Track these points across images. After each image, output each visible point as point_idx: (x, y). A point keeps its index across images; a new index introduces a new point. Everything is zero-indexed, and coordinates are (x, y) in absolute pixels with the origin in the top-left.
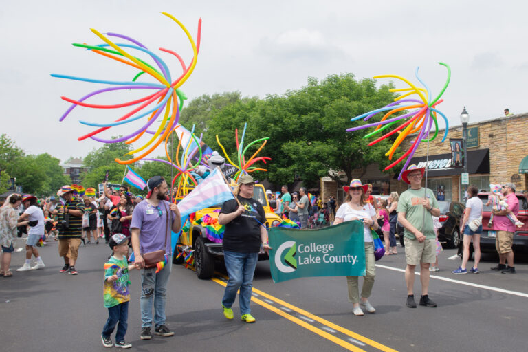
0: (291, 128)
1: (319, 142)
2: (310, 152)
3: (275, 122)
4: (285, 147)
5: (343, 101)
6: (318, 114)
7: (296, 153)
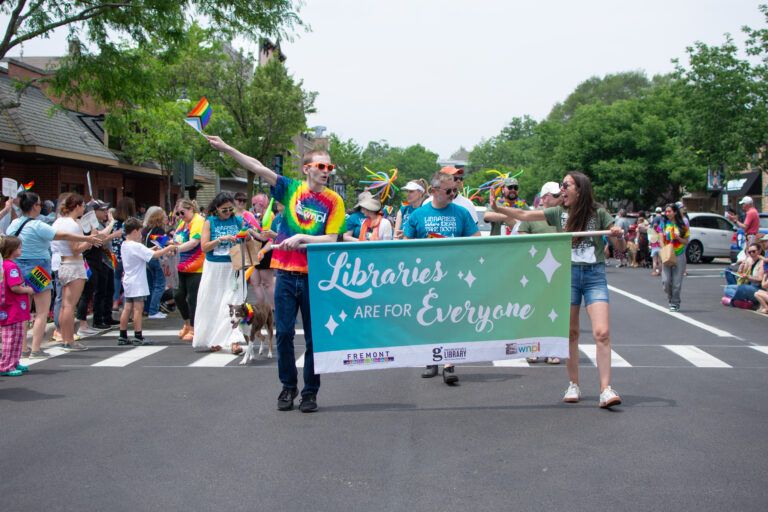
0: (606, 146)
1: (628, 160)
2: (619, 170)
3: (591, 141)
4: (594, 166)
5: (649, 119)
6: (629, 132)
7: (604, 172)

◆ Activity: Once the line holding "1: (319, 142)" is found, set it down along with every line after it through the end of the entries, exactly, leaving the pictures out.

◆ Output of the exercise:
1: (319, 142)
2: (310, 152)
3: (275, 122)
4: (285, 147)
5: (343, 101)
6: (318, 114)
7: (296, 153)
0: (606, 146)
1: (628, 160)
2: (619, 170)
3: (591, 141)
4: (594, 166)
5: (649, 119)
6: (629, 132)
7: (604, 172)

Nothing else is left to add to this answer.